Generally, termination of an employment contract must be preceded by a notice which is specified in the particular contract or otherwise determined by the period after which a salary is paid. In certain instances, however, an employer may terminate an employee summarily, that is, termination without notice or with less notice than that to which the employee is entitled by any statutory provision or contractual term. Summary dismissal is usually defined to mean an action or inaction which constitutes a fundamental breach of the contract of employment and which fundamentally destroys the relationship between employer and employee.

Section 44(4) of the Employment Act provides in part that:

Any of the following matters may amount to gross misconduct so as to justify the summary dismissal of an employee for lawful cause, but the enumeration of such matters or the decision of an employer to dismiss an employee summarily under subsection (3) shall not preclude an employer or an employee from respectively alleging or disputing whether the facts giving rise to the same, or whether any other matters not mentioned in this section, constitute justifiable or lawful grounds for the dismissal if—

  • without leave or other lawful cause, an employee absents himself from the place appointed for the performance of his work;
  • during working hours, by becoming or being intoxicated, an employee renders himself unwilling or incapable to perform his work properly;
  • an employee willfully neglects to perform any work which it was his duty to perform, or if he carelessly and improperly performs any work which from its nature it was his duty, under his contract, to have performed carefully and properly;
  • an employee uses abusive or insulting language, or behaves in a manner insulting, to his employer or to a person placed in authority over him by his employer;
  • an employee knowingly fails, or refuses, to obey a lawful and proper command which it was within the scope of his duty to obey, issued by his employer or a person placed in authority over him by his employer;
  • in the lawful exercise of any power of arrest given by or under any written law, an employee is arrested for a cognizable offence punishable by imprisonment and is not within fourteen days either released on bail or on bond or otherwise lawfully set at liberty; or
  • an employee commits, or on reasonable and sufficient grounds is suspected of having committed, a criminal offence against or to the substantial detriment of his employer or his employer’s property.

Although an employer is entitled to summarily dismiss an employee where such an employee grossly misconducts himself, the employer must avail to the affected employee a chance to answer the allegations set against him in an environment that adheres to the principles of natural justice. An employer must follow the procedure set out in Section 41 of the Employment Act to the letter:

  • Notification to employee

Other than in the case of probationary contracts, an employer shall, before terminating the employment of an employee, on the grounds of misconduct, poor performance or physical incapacity explain to the employee, in a language the employee understands, the reason for which the employer is considering termination and the employee shall be entitled to have another employee or a union representative of his choice present during this explanation.

  • Conduct a fair hearing

Before terminating the employment of an employee or summarily dismissing an employee, the employer shall hear and consider any representations which the employee or his chosen representative may make on the grounds of misconduct or poor performance.
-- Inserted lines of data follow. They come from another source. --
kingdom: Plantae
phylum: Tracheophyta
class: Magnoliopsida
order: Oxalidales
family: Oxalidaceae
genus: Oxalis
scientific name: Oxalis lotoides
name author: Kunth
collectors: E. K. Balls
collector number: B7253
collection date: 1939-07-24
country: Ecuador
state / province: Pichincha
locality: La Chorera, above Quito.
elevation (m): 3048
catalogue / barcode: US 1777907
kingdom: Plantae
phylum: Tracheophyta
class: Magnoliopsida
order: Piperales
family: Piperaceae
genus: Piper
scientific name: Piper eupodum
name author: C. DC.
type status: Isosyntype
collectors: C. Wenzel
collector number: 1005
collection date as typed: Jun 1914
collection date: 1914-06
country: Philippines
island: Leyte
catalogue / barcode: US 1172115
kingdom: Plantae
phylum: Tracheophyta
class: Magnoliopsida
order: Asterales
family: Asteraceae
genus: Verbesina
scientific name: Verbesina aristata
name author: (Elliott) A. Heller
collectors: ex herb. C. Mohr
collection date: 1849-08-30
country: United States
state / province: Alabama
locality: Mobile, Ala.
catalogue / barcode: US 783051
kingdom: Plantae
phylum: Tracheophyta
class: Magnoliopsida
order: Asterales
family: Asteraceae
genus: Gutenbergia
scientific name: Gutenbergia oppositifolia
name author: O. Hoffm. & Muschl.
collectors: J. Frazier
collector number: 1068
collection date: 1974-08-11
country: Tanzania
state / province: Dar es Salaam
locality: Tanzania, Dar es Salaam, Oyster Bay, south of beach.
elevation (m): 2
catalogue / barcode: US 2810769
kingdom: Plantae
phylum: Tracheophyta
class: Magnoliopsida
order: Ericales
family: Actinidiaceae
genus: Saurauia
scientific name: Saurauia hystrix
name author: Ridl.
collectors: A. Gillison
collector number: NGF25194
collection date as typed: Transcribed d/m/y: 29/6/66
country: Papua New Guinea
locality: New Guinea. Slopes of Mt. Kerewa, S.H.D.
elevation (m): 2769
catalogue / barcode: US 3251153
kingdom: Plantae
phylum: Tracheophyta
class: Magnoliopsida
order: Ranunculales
The Court of Appeal in the case of Standard Group Limited -v- Jenny Luesby[1] held that:

There are no exceptional circumstances that have been established by the respondent that the case against the claimant was so severe that she could not be accorded the basic minimum. That is, a notice and a hearing made before the summary dismissal. That hearing is as important as the law made it mandatory even in the worst case scenario where an employee grossly misconducts oneself. The right to hearing is what amounts to meeting the true tenets of natural justice. Such a hearing in an employment relationship should be conducted in the presence of the affected employee together with another employee of her choice as this is the true meaning of a fair hearing. However senior an employee is, where the case is that of misconduct, the seniority is not justification for failure to meet the mandatory provisions of the law. It remains a sacrosanct duty for an employer to uphold. This was denied of the claimant and I find this to be an unfair labour practice”.

The employer must therefore pay keen attention to the procedure laid out in law when it comes to addressing cases of gross misconduct or otherwise risk exposing themselves to a claim of unfair termination under the Employment Act.